_Extract_.
Special thanks go out to Comic Logic Books & Artworkmy Local Comic Shop. Remember to support your LCS (find one here, if you don’t already have one).

Share the joy

10 thoughts on “Spotlight Sunday 1.28.18

  1. So does the kid he ate come up at all again in the plot?
    Like was it a fish-person in human form that the town was willing to look the other way for the ritual. Was it how they found out he was a werewolf they could use? anything?

    1. There’s a bit when he’s in his office and he gets a phone call from a crying woman asking him to help find her missing daughter. (The family dog is missing, too, and a dog’s paw was in his vomit as well.)
      He freaks out a bit, but tells her that he doesn’t handle missing children cases.
      He’s not a particularly good person, obviously.
      There’s no indication of how everyone seems to know that he’s a werewolf. They just do. That mostly doesn’t really stand out to Lawrence, either. He just accepts it. There is a bit when the fortune teller is reading his – hairy – palm and she talks about seeing “the eye of the wolf” when she looks at him, and that seems to surprise him for some reason.

_Problem_. Please copy a passage of the comment thread word for word, starting at "10 thoughts on" and ending after "good person, obviously.". These records have no connection to the comment thread.

_Records taken from a dataset_.
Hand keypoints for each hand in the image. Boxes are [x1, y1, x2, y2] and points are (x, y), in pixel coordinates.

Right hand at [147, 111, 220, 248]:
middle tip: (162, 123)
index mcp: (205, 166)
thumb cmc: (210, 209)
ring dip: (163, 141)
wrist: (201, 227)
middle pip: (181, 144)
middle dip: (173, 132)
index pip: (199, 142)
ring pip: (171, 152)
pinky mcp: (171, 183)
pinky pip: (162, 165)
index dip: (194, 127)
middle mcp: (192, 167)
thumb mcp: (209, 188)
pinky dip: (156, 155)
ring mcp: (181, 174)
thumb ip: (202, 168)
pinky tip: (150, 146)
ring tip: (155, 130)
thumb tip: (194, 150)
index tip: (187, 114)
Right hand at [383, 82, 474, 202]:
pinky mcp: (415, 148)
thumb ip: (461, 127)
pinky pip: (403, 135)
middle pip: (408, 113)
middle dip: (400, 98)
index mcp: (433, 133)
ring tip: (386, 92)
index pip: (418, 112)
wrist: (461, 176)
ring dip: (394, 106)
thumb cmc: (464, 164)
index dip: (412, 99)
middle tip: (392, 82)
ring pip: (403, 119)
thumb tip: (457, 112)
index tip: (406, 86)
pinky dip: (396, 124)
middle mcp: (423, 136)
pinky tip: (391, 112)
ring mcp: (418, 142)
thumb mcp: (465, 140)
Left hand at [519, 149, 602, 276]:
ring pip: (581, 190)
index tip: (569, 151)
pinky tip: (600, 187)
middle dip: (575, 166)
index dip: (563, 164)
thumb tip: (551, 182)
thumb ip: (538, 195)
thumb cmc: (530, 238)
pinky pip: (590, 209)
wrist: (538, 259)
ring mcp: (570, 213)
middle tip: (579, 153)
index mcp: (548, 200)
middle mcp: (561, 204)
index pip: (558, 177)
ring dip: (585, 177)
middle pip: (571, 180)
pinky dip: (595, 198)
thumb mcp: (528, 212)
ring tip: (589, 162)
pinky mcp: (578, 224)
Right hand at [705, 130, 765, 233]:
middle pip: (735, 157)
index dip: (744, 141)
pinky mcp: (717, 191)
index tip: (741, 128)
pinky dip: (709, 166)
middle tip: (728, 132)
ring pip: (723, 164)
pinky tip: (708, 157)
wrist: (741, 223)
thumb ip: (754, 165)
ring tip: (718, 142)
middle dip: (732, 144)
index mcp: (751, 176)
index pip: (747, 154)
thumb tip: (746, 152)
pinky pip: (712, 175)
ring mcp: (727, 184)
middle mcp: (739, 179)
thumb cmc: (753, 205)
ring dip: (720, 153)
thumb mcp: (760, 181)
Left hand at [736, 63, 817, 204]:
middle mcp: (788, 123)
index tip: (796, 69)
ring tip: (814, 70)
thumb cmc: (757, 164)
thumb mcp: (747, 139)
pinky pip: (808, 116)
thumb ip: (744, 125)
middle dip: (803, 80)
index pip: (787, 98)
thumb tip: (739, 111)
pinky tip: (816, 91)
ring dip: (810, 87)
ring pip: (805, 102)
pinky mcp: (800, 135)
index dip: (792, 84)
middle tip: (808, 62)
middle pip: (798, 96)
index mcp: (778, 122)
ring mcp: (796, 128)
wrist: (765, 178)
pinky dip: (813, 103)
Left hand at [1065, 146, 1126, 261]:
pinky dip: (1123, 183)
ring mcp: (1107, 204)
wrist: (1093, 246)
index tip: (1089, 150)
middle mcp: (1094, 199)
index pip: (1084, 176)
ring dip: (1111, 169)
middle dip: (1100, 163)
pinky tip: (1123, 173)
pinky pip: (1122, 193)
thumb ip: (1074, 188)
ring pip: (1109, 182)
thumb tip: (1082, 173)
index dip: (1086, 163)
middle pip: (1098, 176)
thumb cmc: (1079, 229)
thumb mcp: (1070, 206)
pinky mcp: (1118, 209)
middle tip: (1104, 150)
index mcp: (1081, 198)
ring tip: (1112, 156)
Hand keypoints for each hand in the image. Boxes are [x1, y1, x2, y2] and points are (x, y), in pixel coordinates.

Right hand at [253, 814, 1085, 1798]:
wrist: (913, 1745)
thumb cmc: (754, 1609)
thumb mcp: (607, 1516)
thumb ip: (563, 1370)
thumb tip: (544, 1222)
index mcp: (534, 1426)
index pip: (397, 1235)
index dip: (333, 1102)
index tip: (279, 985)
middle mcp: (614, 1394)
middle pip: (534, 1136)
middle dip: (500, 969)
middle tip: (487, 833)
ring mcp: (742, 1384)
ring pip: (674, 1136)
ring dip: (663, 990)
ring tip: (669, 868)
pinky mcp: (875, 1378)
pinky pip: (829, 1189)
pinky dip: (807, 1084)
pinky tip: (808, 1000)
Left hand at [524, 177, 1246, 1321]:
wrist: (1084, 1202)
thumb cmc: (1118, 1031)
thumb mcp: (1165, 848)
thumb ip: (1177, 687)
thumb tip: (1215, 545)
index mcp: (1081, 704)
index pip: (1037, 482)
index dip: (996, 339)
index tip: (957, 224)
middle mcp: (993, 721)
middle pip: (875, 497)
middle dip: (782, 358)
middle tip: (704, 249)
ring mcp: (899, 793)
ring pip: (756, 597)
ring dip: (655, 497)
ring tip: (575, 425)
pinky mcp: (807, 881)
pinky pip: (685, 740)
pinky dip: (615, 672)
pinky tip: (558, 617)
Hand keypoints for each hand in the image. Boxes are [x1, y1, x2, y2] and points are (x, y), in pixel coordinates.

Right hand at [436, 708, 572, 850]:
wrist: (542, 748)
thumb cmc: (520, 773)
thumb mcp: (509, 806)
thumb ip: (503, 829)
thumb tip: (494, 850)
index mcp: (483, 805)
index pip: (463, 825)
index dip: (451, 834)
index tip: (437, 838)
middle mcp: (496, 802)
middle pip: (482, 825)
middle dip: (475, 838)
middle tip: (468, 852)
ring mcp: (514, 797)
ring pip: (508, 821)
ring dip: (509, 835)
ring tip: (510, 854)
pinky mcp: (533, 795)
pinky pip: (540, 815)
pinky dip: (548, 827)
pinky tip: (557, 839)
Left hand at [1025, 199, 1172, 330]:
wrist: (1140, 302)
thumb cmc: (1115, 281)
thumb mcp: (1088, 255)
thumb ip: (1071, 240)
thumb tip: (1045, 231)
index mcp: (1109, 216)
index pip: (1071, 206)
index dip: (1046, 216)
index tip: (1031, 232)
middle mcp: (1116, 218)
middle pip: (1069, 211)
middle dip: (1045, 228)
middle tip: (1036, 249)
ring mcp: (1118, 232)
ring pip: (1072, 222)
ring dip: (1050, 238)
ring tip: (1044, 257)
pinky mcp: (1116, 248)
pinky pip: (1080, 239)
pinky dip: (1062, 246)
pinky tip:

_Task response_.
10 thoughts on “Spotlight Sunday 1.28.18

  1. So does the kid he ate come up at all again in the plot?
    Like was it a fish-person in human form that the town was willing to look the other way for the ritual. Was it how they found out he was a werewolf they could use? anything?

    1. There’s a bit when he’s in his office and he gets a phone call from a crying woman asking him to help find her missing daughter. (The family dog is missing, too, and a dog’s paw was in his vomit as well.)
      He freaks out a bit, but tells her that he doesn’t handle missing children cases.
      He’s not a particularly good person, obviously.